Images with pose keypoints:

- - -

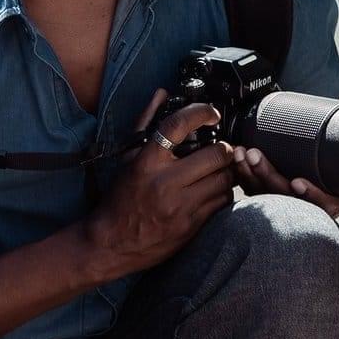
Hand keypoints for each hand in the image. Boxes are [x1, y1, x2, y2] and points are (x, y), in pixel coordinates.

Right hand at [80, 89, 236, 278]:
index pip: (178, 125)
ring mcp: (181, 206)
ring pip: (224, 179)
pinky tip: (214, 190)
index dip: (201, 113)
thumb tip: (162, 94)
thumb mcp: (127, 159)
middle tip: (222, 148)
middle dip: (224, 148)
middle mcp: (165, 182)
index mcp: (147, 162)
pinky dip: (223, 192)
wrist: (111, 243)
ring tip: (218, 170)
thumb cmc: (120, 198)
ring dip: (226, 171)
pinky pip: (222, 202)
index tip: (211, 113)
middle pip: (215, 155)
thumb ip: (145, 124)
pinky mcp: (191, 225)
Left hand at [231, 91, 338, 219]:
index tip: (298, 183)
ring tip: (241, 152)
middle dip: (268, 176)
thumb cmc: (330, 162)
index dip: (311, 195)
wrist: (317, 174)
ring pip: (265, 195)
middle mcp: (309, 206)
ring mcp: (286, 205)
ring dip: (250, 174)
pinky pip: (252, 190)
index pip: (323, 204)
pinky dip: (243, 174)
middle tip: (255, 154)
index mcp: (332, 199)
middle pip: (286, 199)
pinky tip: (236, 157)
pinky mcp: (267, 199)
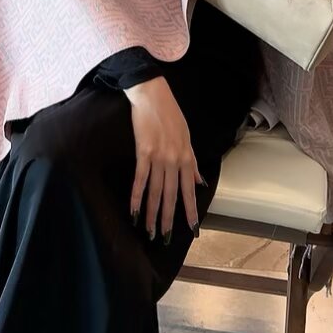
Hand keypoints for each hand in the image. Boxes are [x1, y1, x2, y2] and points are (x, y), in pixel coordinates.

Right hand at [125, 77, 205, 241]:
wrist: (152, 94)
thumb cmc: (170, 114)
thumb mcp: (187, 137)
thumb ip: (192, 162)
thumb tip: (199, 181)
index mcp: (187, 157)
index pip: (189, 190)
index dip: (190, 210)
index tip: (192, 228)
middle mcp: (175, 159)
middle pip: (172, 195)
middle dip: (169, 218)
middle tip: (166, 237)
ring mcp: (159, 156)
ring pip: (156, 191)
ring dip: (152, 213)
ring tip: (150, 231)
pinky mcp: (143, 151)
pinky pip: (140, 178)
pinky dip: (136, 196)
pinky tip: (134, 211)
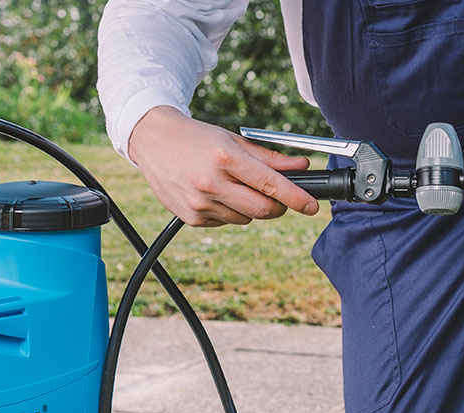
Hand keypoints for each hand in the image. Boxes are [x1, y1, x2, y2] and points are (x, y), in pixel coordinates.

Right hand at [128, 106, 318, 226]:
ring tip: (232, 185)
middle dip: (277, 206)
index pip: (271, 185)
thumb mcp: (234, 141)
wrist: (152, 141)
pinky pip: (226, 223)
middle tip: (276, 195)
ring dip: (250, 207)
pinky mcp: (191, 218)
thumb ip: (270, 157)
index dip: (296, 198)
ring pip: (246, 218)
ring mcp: (199, 203)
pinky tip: (214, 193)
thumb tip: (301, 166)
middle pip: (263, 209)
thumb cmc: (197, 138)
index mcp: (226, 158)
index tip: (311, 207)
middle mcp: (211, 183)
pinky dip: (229, 211)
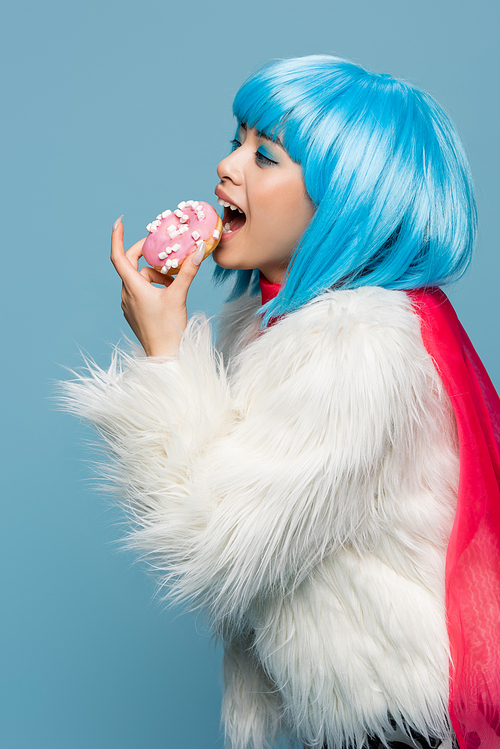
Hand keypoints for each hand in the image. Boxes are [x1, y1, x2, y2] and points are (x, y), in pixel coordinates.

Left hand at [110, 218, 202, 356]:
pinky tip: (167, 294)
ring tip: (173, 283)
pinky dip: (151, 286)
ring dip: (154, 275)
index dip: (118, 236)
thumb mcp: (179, 296)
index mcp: (133, 287)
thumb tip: (199, 250)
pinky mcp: (133, 313)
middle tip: (163, 252)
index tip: (119, 221)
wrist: (165, 356)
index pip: (118, 256)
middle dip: (147, 256)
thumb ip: (188, 271)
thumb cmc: (169, 328)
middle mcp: (126, 294)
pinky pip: (139, 291)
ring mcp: (128, 304)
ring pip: (138, 279)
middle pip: (131, 265)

- - -

**Exercise directions:** Restate word for word the lines running from the line that holds "middle dip: (147, 256)" to the final line of the entries.

**Finished exercise:**
middle dip: (147, 256)
thumb ip: (188, 271)
thumb cmc: (169, 328)
middle mcp: (126, 294)
pinky pip: (139, 291)
ring mcp: (128, 304)
ring pip: (138, 279)
middle pip: (131, 265)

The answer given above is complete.